# Transformer From Scratch – Module Tests

This notebook walks through unit‑testing each custom module in the repository and finally runs a tiny end‑to‑end forward pass with the full `TransformerEncoderDecoder`.


In [1]:
import torch

from modules.blocks.decoder_block import TransformerDecoderBlock
from modules.blocks.encoder_block import TransformerEncoderBlock
from modules.core.embeddings import TokenEmbedding, PositionalEmbedding
from modules.core.multi_head_attention import MultiHeadedAttention
from modules.core.scaled_dot_product_attention import ScaledDotProductAttention
from modules.transformer import TransformerEncoderDecoder

  cpu = _conversion_method_template(device=torch.device("cpu"))


In [2]:
# ---- Token & Positional Embeddings ----
batch, seq_len, d_model = 2, 5, 32
vocab_size = 100
tok_emb = TokenEmbedding(vocab_size, d_model)
pos_emb = PositionalEmbedding(max_seq_length=50, embedding_dim=d_model)

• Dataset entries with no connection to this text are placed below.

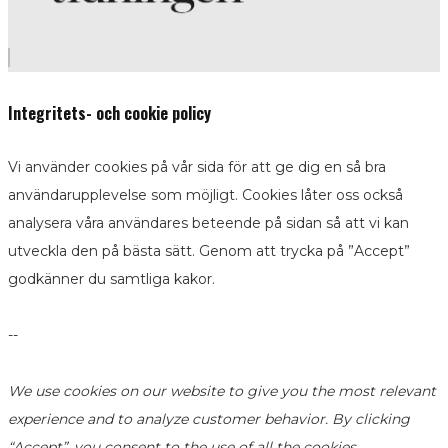
Integritets- och cookie policy
Vi använder cookies på vår sida för att ge dig en så bra
användarupplevelse som möjligt. Cookies låter oss också
analysera våra användares beteende på sidan så att vi kan
utveckla den på bästa sätt. Genom att trycka på ”Accept”
godkänner du samtliga kakor.
--
We use cookies on our website to give you the most relevant
experience and to analyze customer behavior. By clicking
“Accept”, you consent to the use of all the cookies.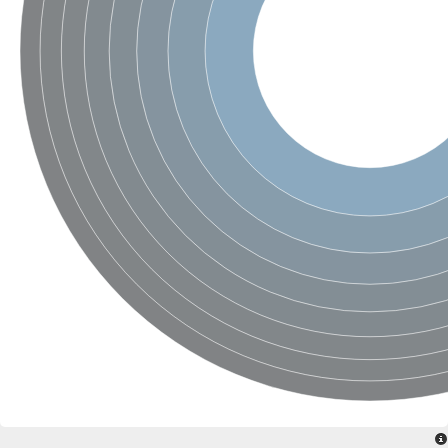
SC:4
Nitrous-oxide reductase
FIZZY-related 2 isoform 1
WD repeat-containing protein slp1
SC:5
cell division cycle protein 20 homolog
APC/C activator protein CDH1
SC:6
Putative echinoderm microtubule-associated protein-like 1
Pre-mRNA-processing factor 17, putative
Probable cytosolic iron-sulfur protein assembly protein CIAO1
SC:7
Nucleoporin seh1
Probable cytosolic iron-sulfur protein assembly protein 1
Tricorn protease
F-box/WD repeat-containing protein 11 isoform X2
Lissencephaly-1 homolog B
Guanine nucleotide-binding protein subunit beta-like protein
pre-mRNA-processing factor 19
WD repeat-containing protein 61
Apoptotic protease-activating factor 1
Apoptotic protease-activating factor 1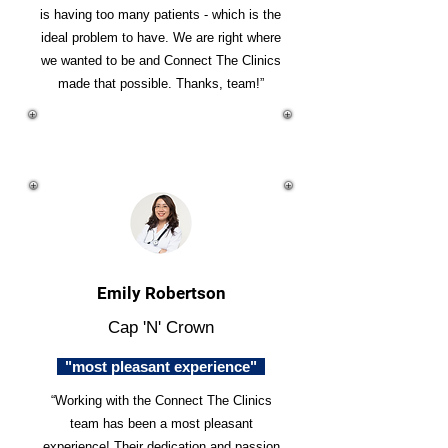
is having too many patients - which is the
ideal problem to have. We are right where
we wanted to be and Connect The Clinics
made that possible. Thanks, team!”
Emily Robertson
Cap 'N' Crown
"most pleasant experience"
“Working with the Connect The Clinics
team has been a most pleasant
experience! Their dedication and passion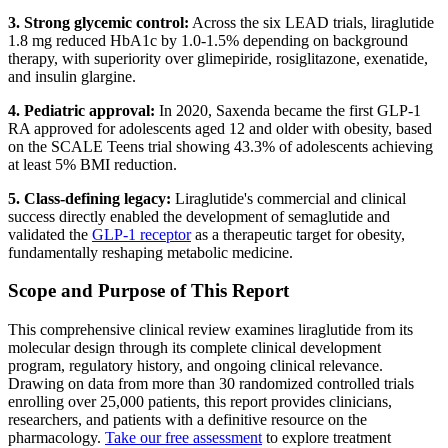
3. Strong glycemic control:
Across the six LEAD trials, liraglutide
1.8 mg reduced HbA1c by 1.0-1.5% depending on background
therapy, with superiority over glimepiride, rosiglitazone, exenatide,
and insulin glargine.
4. Pediatric approval:
In 2020, Saxenda became the first GLP-1
RA approved for adolescents aged 12 and older with obesity, based
on the SCALE Teens trial showing 43.3% of adolescents achieving
at least 5% BMI reduction.
5. Class-defining legacy:
Liraglutide's commercial and clinical
success directly enabled the development of semaglutide and
validated the
GLP-1 receptor
as a therapeutic target for obesity,
fundamentally reshaping metabolic medicine.
Scope and Purpose of This Report
This comprehensive clinical review examines liraglutide from its
molecular design through its complete clinical development
program, regulatory history, and ongoing clinical relevance.
Drawing on data from more than 30 randomized controlled trials
enrolling over 25,000 patients, this report provides clinicians,
researchers, and patients with a definitive resource on the
pharmacology.
Take our free assessment
to explore treatment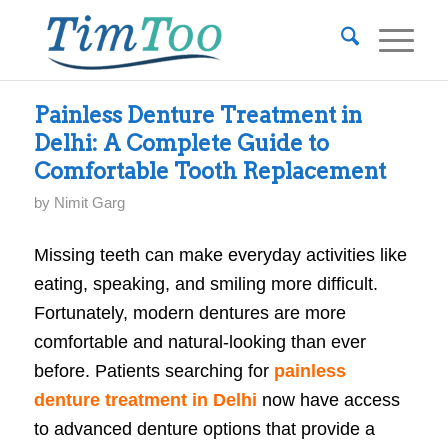
Painless Denture Treatment in
Delhi: A Complete Guide to
Comfortable Tooth Replacement
by
Nimit Garg
Missing teeth can make everyday activities like
eating, speaking, and smiling more difficult.
Fortunately, modern dentures are more
comfortable and natural-looking than ever
before. Patients searching for
painless
denture treatment in Delhi
now have access
to advanced denture options that provide a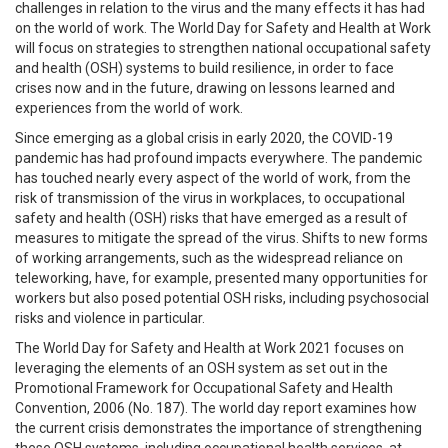
challenges in relation to the virus and the many effects it has had
on the world of work. The World Day for Safety and Health at Work
will focus on strategies to strengthen national occupational safety
and health (OSH) systems to build resilience, in order to face
crises now and in the future, drawing on lessons learned and
experiences from the world of work.
Since emerging as a global crisis in early 2020, the COVID-19
pandemic has had profound impacts everywhere. The pandemic
has touched nearly every aspect of the world of work, from the
risk of transmission of the virus in workplaces, to occupational
safety and health (OSH) risks that have emerged as a result of
measures to mitigate the spread of the virus. Shifts to new forms
of working arrangements, such as the widespread reliance on
teleworking, have, for example, presented many opportunities for
workers but also posed potential OSH risks, including psychosocial
risks and violence in particular.
The World Day for Safety and Health at Work 2021 focuses on
leveraging the elements of an OSH system as set out in the
Promotional Framework for Occupational Safety and Health
Convention, 2006 (No. 187). The world day report examines how
the current crisis demonstrates the importance of strengthening
these OSH systems, including occupational health services, at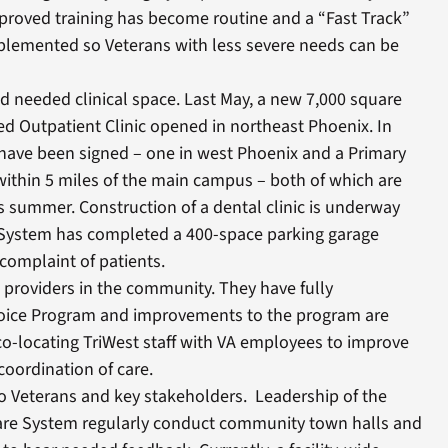
roved training has become routine and a “Fast Track”
plemented so Veterans with less severe needs can be
ed needed clinical space. Last May, a new 7,000 square
 Outpatient Clinic opened in northeast Phoenix. In
 have been signed – one in west Phoenix and a Primary
within 5 miles of the main campus – both of which are
s summer. Construction of a dental clinic is underway
 System has completed a 400-space parking garage
complaint of patients.
providers in the community. They have fully
ice Program and improvements to the program are
o-locating TriWest staff with VA employees to improve
oordination of care.
o Veterans and key stakeholders. Leadership of the
are System regularly conduct community town halls and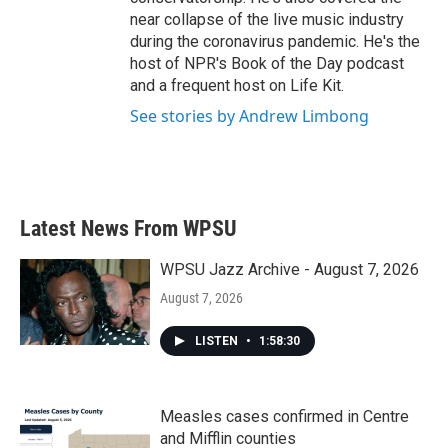
near collapse of the live music industry
during the coronavirus pandemic. He's the
host of NPR's Book of the Day podcast
and a frequent host on Life Kit.
See stories by Andrew Limbong
Latest News From WPSU
WPSU Jazz Archive - August 7, 2026
August 7, 2026
LISTEN
•
1:58:30
Measles cases confirmed in Centre
and Mifflin counties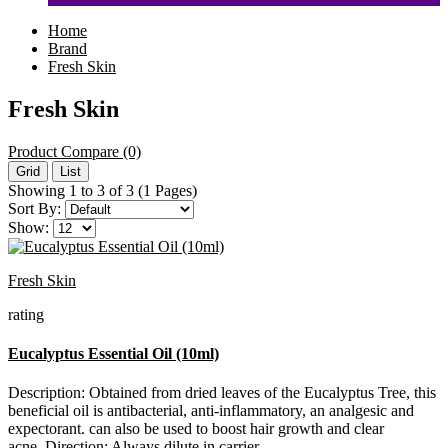
Home
Brand
Fresh Skin
Fresh Skin
Product Compare (0)
Grid
List
Showing 1 to 3 of 3 (1 Pages)
Sort By:
Show:
Fresh Skin
rating
Eucalyptus Essential Oil (10ml)
Description: Obtained from dried leaves of the Eucalyptus Tree, this
beneficial oil is antibacterial, anti-inflammatory, an analgesic and
expectorant. can also be used to boost hair growth and clear
acne. Direction: Always dilute in carrier..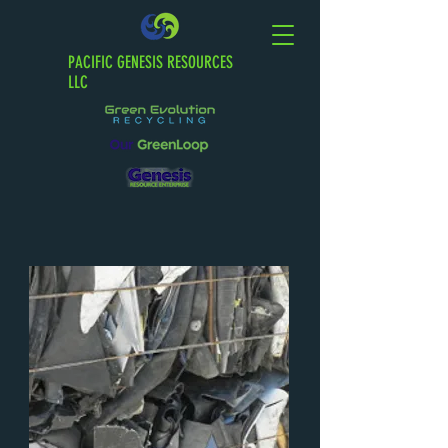
PACIFIC GENESIS RESOURCES
LLC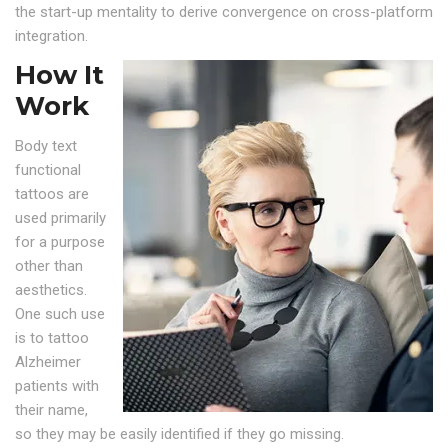
the start-up mentality to derive convergence on cross-platform
integration.
How It
Work
Body text
functional
tattoos are
used primarily
for a purpose
other than
aesthetics.
One such use
is to tattoo
Alzheimer
patients with
their name,
so they may be easily identified if they go missing.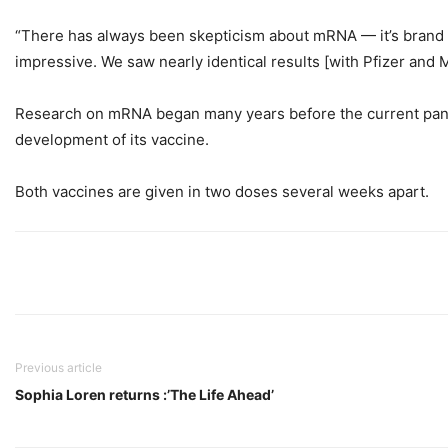
“There has always been skepticism about mRNA — it’s brand new
impressive. We saw nearly identical results [with Pfizer and 
Research on mRNA began many years before the current pandem
development of its vaccine.
Both vaccines are given in two doses several weeks apart.
Previous article
Sophia Loren returns :’The Life Ahead’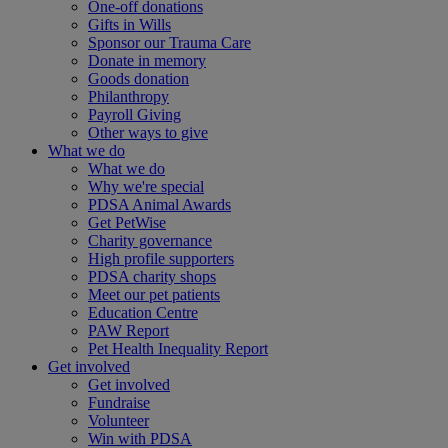
One-off donations
Gifts in Wills
Sponsor our Trauma Care
Donate in memory
Goods donation
Philanthropy
Payroll Giving
Other ways to give
What we do
What we do
Why we're special
PDSA Animal Awards
Get PetWise
Charity governance
High profile supporters
PDSA charity shops
Meet our pet patients
Education Centre
PAW Report
Pet Health Inequality Report
Get involved
Get involved
Fundraise
Volunteer
Win with PDSA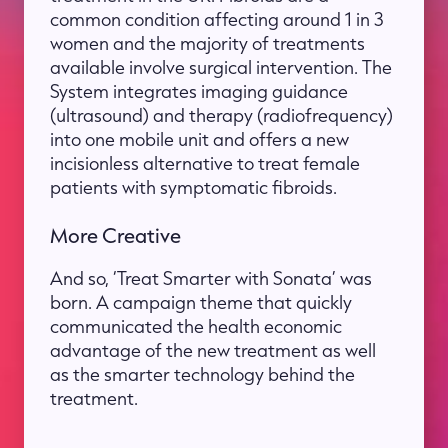
common condition affecting around 1 in 3
women and the majority of treatments
available involve surgical intervention. The
System integrates imaging guidance
(ultrasound) and therapy (radiofrequency)
into one mobile unit and offers a new
incisionless alternative to treat female
patients with symptomatic fibroids.
More Creative
And so, ‘Treat Smarter with Sonata’ was
born. A campaign theme that quickly
communicated the health economic
advantage of the new treatment as well
as the smarter technology behind the
treatment.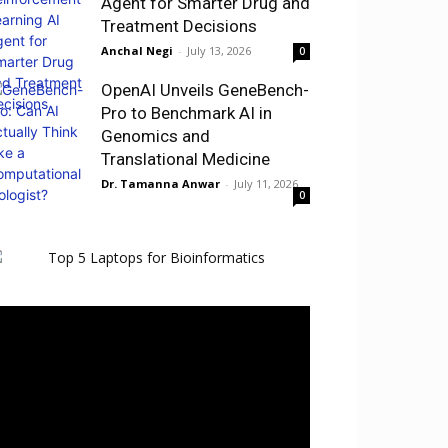
Agent for Smarter Drug and
Treatment Decisions
Anchal Negi
-
July 13, 2026
0
OpenAI Unveils GeneBench-
Pro to Benchmark AI in
Genomics and
Translational Medicine
Dr. Tamanna Anwar
-
July 11, 2026
0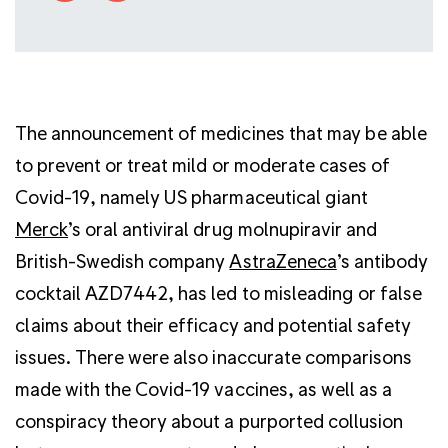
The announcement of medicines that may be able
to prevent or treat mild or moderate cases of
Covid-19, namely US pharmaceutical giant
Merck
’s oral antiviral drug molnupiravir and
British-Swedish company
AstraZeneca
’s antibody
cocktail AZD7442, has led to misleading or false
claims about their efficacy and potential safety
issues. There were also inaccurate comparisons
made with the Covid-19 vaccines, as well as a
conspiracy theory about a purported collusion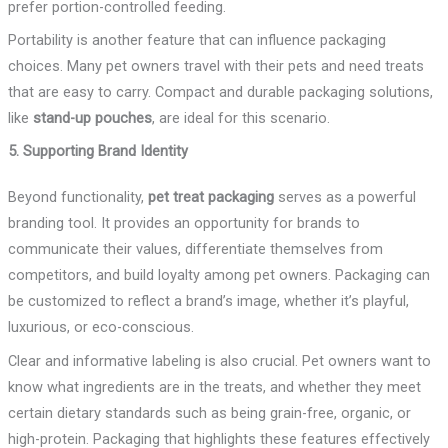
prefer portion-controlled feeding.
Portability is another feature that can influence packaging
choices. Many pet owners travel with their pets and need treats
that are easy to carry. Compact and durable packaging solutions,
like
stand-up pouches
, are ideal for this scenario.
5. Supporting Brand Identity
Beyond functionality,
pet treat packaging
serves as a powerful
branding tool. It provides an opportunity for brands to
communicate their values, differentiate themselves from
competitors, and build loyalty among pet owners. Packaging can
be customized to reflect a brand’s image, whether it’s playful,
luxurious, or eco-conscious.
Clear and informative labeling is also crucial. Pet owners want to
know what ingredients are in the treats, and whether they meet
certain dietary standards such as being grain-free, organic, or
high-protein. Packaging that highlights these features effectively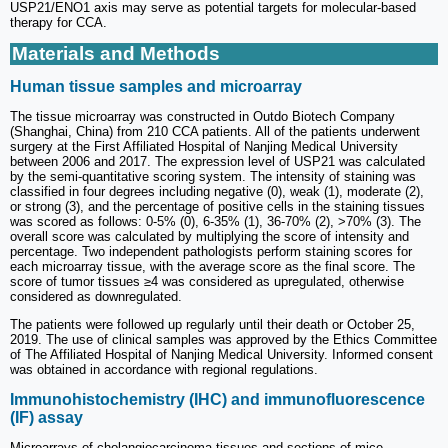
USP21/ENO1 axis may serve as potential targets for molecular-based
therapy for CCA.
Materials and Methods
Human tissue samples and microarray
The tissue microarray was constructed in Outdo Biotech Company
(Shanghai, China) from 210 CCA patients. All of the patients underwent
surgery at the First Affiliated Hospital of Nanjing Medical University
between 2006 and 2017. The expression level of USP21 was calculated
by the semi-quantitative scoring system. The intensity of staining was
classified in four degrees including negative (0), weak (1), moderate (2),
or strong (3), and the percentage of positive cells in the staining tissues
was scored as follows: 0-5% (0), 6-35% (1), 36-70% (2), >70% (3). The
overall score was calculated by multiplying the score of intensity and
percentage. Two independent pathologists perform staining scores for
each microarray tissue, with the average score as the final score. The
score of tumor tissues ≥4 was considered as upregulated, otherwise
considered as downregulated.
The patients were followed up regularly until their death or October 25,
2019. The use of clinical samples was approved by the Ethics Committee
of The Affiliated Hospital of Nanjing Medical University. Informed consent
was obtained in accordance with regional regulations.
Immunohistochemistry (IHC) and immunofluorescence
(IF) assay
Microarrays of cholangiocarcinoma tissues and sections of mice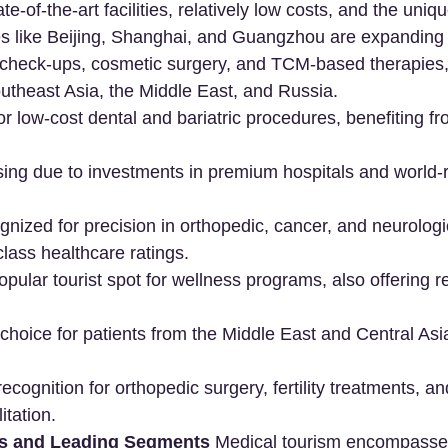
te-of-the-art facilities, relatively low costs, and the uniq
es like Beijing, Shanghai, and Guangzhou are expanding 
 check-ups, cosmetic surgery, and TCM-based therapies, 
utheast Asia, the Middle East, and Russia.
or low-cost dental and bariatric procedures, benefiting fr
ising due to investments in premium hospitals and world
gnized for precision in orthopedic, cancer, and neurologi
class healthcare ratings.
popular tourist spot for wellness programs, also offering 
 choice for patients from the Middle East and Central Asi
recognition for orthopedic surgery, fertility treatments, an
itation.
ts and Leading Segments
 Medical tourism encompasse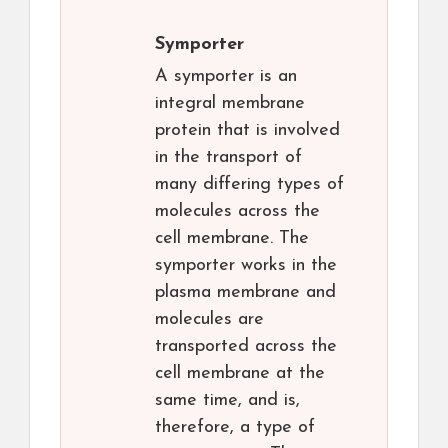
Symporter
A symporter is an
integral membrane
protein that is involved
in the transport of
many differing types of
molecules across the
cell membrane. The
symporter works in the
plasma membrane and
molecules are
transported across the
cell membrane at the
same time, and is,
therefore, a type of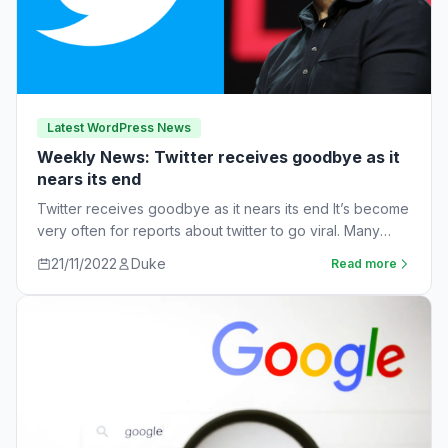
Latest WordPress News
Weekly News: Twitter receives goodbye as it
nears its end
Twitter receives goodbye as it nears its end It’s become
very often for reports about twitter to go viral. Many
workers are…
21/11/2022
Duke
Read more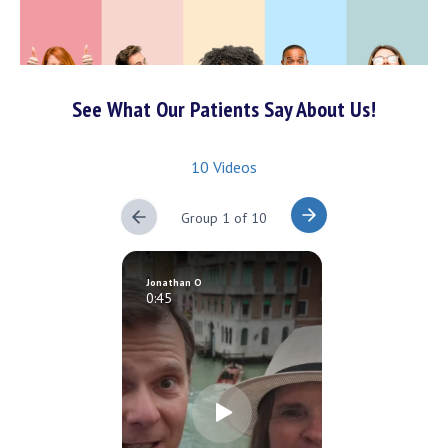
See What Our Patients Say About Us!
10 Videos
Group 1 of 10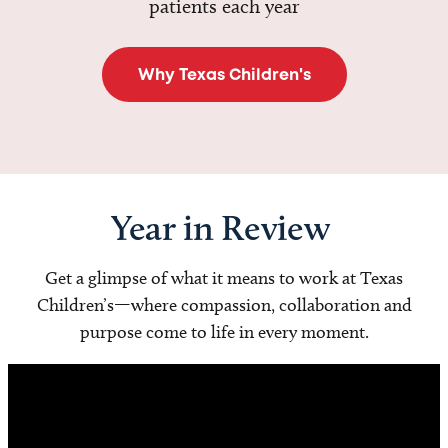
patients each year
Why Texas Children's
Year in Review
Get a glimpse of what it means to work at Texas
Children’s—where compassion, collaboration and
purpose come to life in every moment.
Video
Player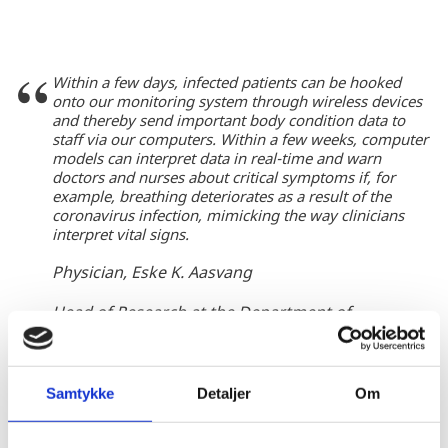
Within a few days, infected patients can be hooked
onto our monitoring system through wireless devices
and thereby send important body condition data to
staff via our computers. Within a few weeks, computer
models can interpret data in real-time and warn
doctors and nurses about critical symptoms if, for
example, breathing deteriorates as a result of the
coronavirus infection, mimicking the way clinicians
interpret vital signs.
Physician, Eske K. Aasvang
Head of Research at the Department of
Aneastesiology, Centre for Cancer and Organ
Diseases at Rigshospitalet
Samtykke
Detaljer
Om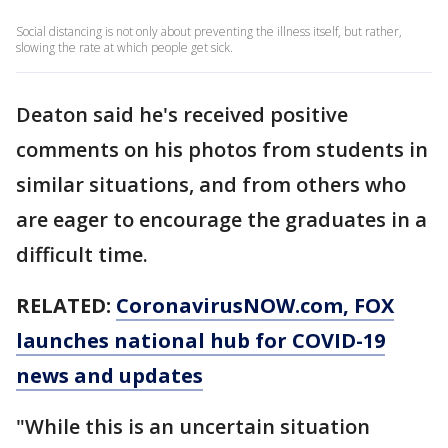
Social distancing is not only about preventing the illness itself, but rather,
slowing the rate at which people get sick.
Deaton said he's received positive
comments on his photos from students in
similar situations, and from others who
are eager to encourage the graduates in a
difficult time.
RELATED:
CoronavirusNOW.com
, FOX
launches national hub for COVID-19
news and updates
"While this is an uncertain situation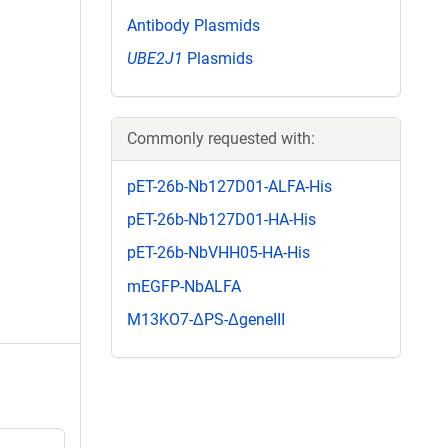
Antibody Plasmids
UBE2J1
Plasmids
Commonly requested with:
pET-26b-Nb127D01-ALFA-His
pET-26b-Nb127D01-HA-His
pET-26b-NbVHH05-HA-His
mEGFP-NbALFA
M13KO7-ΔPS-ΔgeneIII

x = torch.randint(0, vocab_size, (batch, seq_len))
tok = tok_emb(x)
pos = pos_emb(seq_len).unsqueeze(0)
print('Token embedding:', tok.shape)
print('Positional embedding:', pos.shape)
print('Sum:', (tok + pos).shape)

Token embedding: torch.Size([2, 5, 32])
Positional embedding: torch.Size([1, 5, 32])
Sum: torch.Size([2, 5, 32])


In [3]:
# ---- Scaled Dot‑Product Attention ----
attn = ScaledDotProductAttention(embedding_dim=d_model)
out = attn(tok)  # (B, L, d)
print('Scaled attention output:', out.shape)

Scaled attention output: torch.Size([2, 5, 32])


In [4]:
# ---- Multi‑Head Attention ----
heads = 4
mha = MultiHeadedAttention(embedding_dim=d_model, num_heads=heads)
out_mha = mha(tok, tok, tok)
print('Multi‑head output:', out_mha.shape)

Multi‑head output: torch.Size([2, 5, 32])


In [5]:
# ---- Encoder Block ----
ff_dim = 64
enc = TransformerEncoderBlock(d_model, heads, ff_dim)
enc_out = enc(tok + pos)
print('Encoder block output:', enc_out.shape)

Encoder block output: torch.Size([2, 5, 32])


In [6]:
# ---- Decoder Block ----
dec = TransformerDecoderBlock(d_model, heads, ff_dim)
dec_in = tok + pos  # pretend previous target embeddings
dec_out = dec(dec_in, enc_out, enc_out)
print('Decoder block output:', dec_out.shape)

Decoder block output: torch.Size([2, 5, 32])


In [7]:
# ---- Full Transformer Encoder‑Decoder ----
model = TransformerEncoderDecoder(
    src_vocab_size=vocab_size,
    tgt_vocab_size=vocab_size,
    max_seq_length=50,
    embedding_dim=d_model,
    num_encoder_layers=2,
    num_decoder_layers=2,
    num_heads=heads,
    feed_forward_dim=ff_dim
)

src = torch.randint(0, vocab_size, (batch, seq_len))
tgt = torch.randint(0, vocab_size, (batch, seq_len))
logits = model(src, tgt)
print('Transformer output logits:', logits.shape)

Transformer output logits: torch.Size([2, 5, 100])